----- Supplied records -----

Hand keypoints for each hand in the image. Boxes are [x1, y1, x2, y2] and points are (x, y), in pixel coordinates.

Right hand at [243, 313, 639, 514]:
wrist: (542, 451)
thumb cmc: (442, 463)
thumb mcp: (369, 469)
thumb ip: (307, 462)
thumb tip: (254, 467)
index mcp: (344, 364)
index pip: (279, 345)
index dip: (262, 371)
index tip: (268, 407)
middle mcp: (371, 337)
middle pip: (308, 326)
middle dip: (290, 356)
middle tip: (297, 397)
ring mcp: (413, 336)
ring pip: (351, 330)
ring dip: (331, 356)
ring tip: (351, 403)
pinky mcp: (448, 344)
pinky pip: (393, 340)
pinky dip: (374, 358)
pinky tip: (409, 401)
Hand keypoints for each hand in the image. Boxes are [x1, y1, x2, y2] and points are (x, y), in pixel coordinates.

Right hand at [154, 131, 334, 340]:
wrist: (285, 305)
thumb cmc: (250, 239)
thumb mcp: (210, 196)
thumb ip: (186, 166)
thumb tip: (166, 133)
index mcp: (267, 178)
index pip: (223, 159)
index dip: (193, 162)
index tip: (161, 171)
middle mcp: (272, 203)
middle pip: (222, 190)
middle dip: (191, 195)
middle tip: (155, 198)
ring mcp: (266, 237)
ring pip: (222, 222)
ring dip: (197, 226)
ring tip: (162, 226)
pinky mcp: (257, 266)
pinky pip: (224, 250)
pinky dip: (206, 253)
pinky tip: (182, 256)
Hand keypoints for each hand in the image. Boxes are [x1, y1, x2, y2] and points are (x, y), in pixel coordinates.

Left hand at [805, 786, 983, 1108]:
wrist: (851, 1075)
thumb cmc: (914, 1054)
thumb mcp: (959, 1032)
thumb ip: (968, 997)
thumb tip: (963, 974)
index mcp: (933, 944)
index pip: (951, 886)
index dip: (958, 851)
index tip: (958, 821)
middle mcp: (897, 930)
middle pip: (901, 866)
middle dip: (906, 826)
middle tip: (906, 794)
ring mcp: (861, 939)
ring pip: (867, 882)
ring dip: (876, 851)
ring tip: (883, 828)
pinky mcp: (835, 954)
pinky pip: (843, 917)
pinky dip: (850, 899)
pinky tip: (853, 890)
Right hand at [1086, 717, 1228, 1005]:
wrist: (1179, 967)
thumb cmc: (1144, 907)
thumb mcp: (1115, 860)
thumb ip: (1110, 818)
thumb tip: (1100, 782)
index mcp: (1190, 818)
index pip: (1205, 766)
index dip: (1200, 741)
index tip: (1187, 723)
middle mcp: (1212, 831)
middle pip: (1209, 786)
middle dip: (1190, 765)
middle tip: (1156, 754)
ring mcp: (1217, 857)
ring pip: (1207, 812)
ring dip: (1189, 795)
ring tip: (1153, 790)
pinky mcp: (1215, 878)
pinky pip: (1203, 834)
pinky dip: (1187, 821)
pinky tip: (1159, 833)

-----

▶ **Problem description**:
Write out, word for word, the line containing "thumb ip: (186, 166)" and every line after it to the end of the data above.

▶ **Answer to this task**:
thumb ip: (186, 166)
thumb tip: (166, 133)
index mcp: (267, 178)
index pip: (223, 159)
index dip: (193, 162)
index tip: (161, 171)
middle mcp: (272, 203)
middle pip: (222, 190)
middle dip: (191, 195)
middle tip: (155, 198)
ring mcp: (266, 237)
ring pip: (222, 222)
ring dip: (197, 226)
ring tip: (162, 226)
pinky mcp: (257, 266)
pinky pip: (224, 250)
pinky dip: (206, 253)
pinky tip: (182, 256)
Hand keypoints for each hand in the image. Boxes are [x1, y1, x2, y2] and points are (x, y), in pixel coordinates.

Left hand at [805, 786, 983, 1108]:
wrist: (851, 1075)
thumb cmc: (914, 1054)
thumb mcp: (959, 1032)
thumb ip: (968, 997)
thumb tip: (963, 974)
index mcp: (933, 944)
index pip: (951, 886)
index dip: (958, 851)
index tip: (958, 821)
middle mcp: (897, 930)
middle pip: (901, 866)
middle dip: (906, 826)
middle tip: (906, 794)
ring mcp: (861, 939)
ring pip: (867, 882)
ring dip: (876, 851)
ring tip: (883, 828)
pinky mcp: (835, 954)
pinky pip: (843, 917)
pinky dip: (850, 899)
pinky tip: (853, 890)
Right hand at [1086, 717, 1228, 1005]:
wrist: (1179, 967)
thumb cmc: (1144, 907)
thumb mcp: (1115, 860)
thumb ip: (1110, 818)
thumb tip: (1100, 782)
index mcp: (1190, 818)
index pip: (1205, 766)
index dip: (1200, 741)
index tip: (1187, 723)
middle mcp: (1212, 831)
middle pip: (1209, 786)
middle dip: (1190, 765)
middle tip: (1156, 754)
ring mcp: (1217, 857)
ring pip: (1207, 812)
ring dip: (1189, 795)
ring tip: (1153, 790)
pinky mcp: (1215, 878)
pinky pip: (1203, 834)
pinky dip: (1187, 821)
pinky tip: (1159, 833)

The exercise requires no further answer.